Researchers at McGill University have developed a rapid way to engineer blood clots that stop severe bleeding and support tissue healing more effectively. Their technique, called "click clotting," links red blood cell surface proteins through a chemical reaction, resulting in a biocompatible clot that is 13 times more resistant to fracturing and four times more adhesive than natural blood clots. The team said the method could be used to develop life-saving biomaterials to help control severe bleeding, as well as benefit people with clotting disorders.
"Natural blood clots can be slow to form and mechanically fragile, which limits their ability to stop severe bleeding and can compromise healing," said Jianyu Li, senior author and Professor of Mechanical Engineering and Canada Research Chair in Tissue Repair and Regeneration. "Our work shows that, when engineered appropriately, red blood cells can play a central structural role, enabling the design of stronger and more functional biomaterials."
Shuaibing Jiang led the research during his PhD studies at McGill. He is now a Postdoctoral Associate at Mass General Brigham and Women's Hospital, Harvard Medical School.
Researchers at the University of British Columbia, the Medical College of Wisconsin, the University of Colorado Boulder, the University of Toronto, and the Versiti Blood Research Institute also contributed.
Connected by chemical reaction
Previous efforts to crosslink red blood cells used chitosan, a polymer derived from crustacean shells, but these led to brittle clots, ruptured cells and inconsistent clotting. In "click clotting," the clot structure is fundamentally strengthened through a fast, bio-safe chemical reaction that connects proteins on the red blood cell surface, forming a solid gel in just five seconds.
Because the "click" reaction doesn't interfere with normal blood chemistry, it can work alongside the body's natural clotting process. As a result, the artificial cell‑based gel, called a "cytogel," can be added to whole blood, where it becomes embedded within the body's own fibrin clot.
"The technology enables both autologous clots (using the patient's own blood) and allogeneic clots (using type-matched donor blood). Autologous clots can be prepared in approximately 20 minutes, while allogeneic clots can be prepared within about 10 minutes. Given typical clinical time constraints, this approach has strong potential for in-patient emergency care, wound management and related settings," Li said.
The results were confirmed through in vitro testing, as well as by testing on rodents. A highlight was the effective healing and regeneration observed in the injured liver, with performance exceeding that of the clinically used product tested in this study. Analysis showed minimal evidence of immune reactivity and no toxicity in major organs.
Further research required
The researchers say that while further study is required before the cytogel can be used in clinical settings, the research establishes a foundation for its design and application.
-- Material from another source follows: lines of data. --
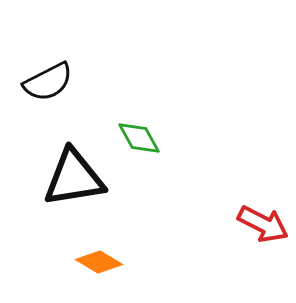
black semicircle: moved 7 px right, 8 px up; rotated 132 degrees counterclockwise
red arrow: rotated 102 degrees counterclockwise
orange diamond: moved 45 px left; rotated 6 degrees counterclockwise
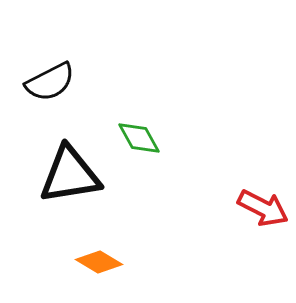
black semicircle: moved 2 px right
black triangle: moved 4 px left, 3 px up
red arrow: moved 16 px up
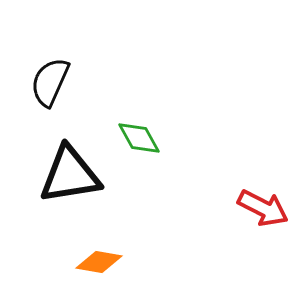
black semicircle: rotated 141 degrees clockwise
orange diamond: rotated 21 degrees counterclockwise
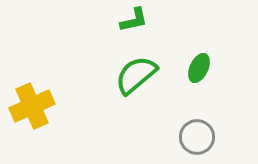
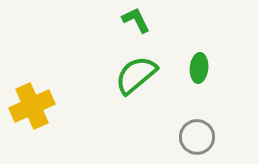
green L-shape: moved 2 px right; rotated 104 degrees counterclockwise
green ellipse: rotated 20 degrees counterclockwise
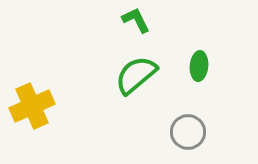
green ellipse: moved 2 px up
gray circle: moved 9 px left, 5 px up
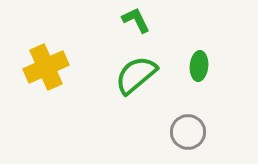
yellow cross: moved 14 px right, 39 px up
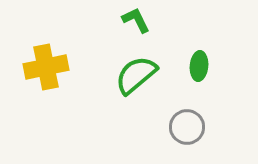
yellow cross: rotated 12 degrees clockwise
gray circle: moved 1 px left, 5 px up
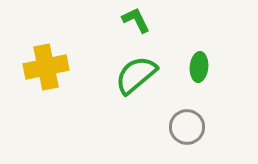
green ellipse: moved 1 px down
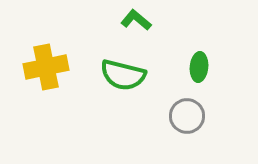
green L-shape: rotated 24 degrees counterclockwise
green semicircle: moved 13 px left; rotated 126 degrees counterclockwise
gray circle: moved 11 px up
"Engineered blood clots have strong potential for broad clinical use and could improve outcomes across many medical situations," Li said.
About this study
"Engineering tough blood clots for rapid hemostasis and enhanced regeneration," by Shuaibing Jiang, Guangyu Bao, Zhen Yang, Jing Wu, Xingwei Yang, Joo Eun June Kim, Roselyn Jiang, Oliver Zhan, Alexander Nottegar, Yin Liu, Anastasia Nijnik, Rong Long, Jianyu Li et al., was published in Nature.
The study was funded by the Canadian Institutes of Health Research and the New Frontiers in Research Fund - Exploration.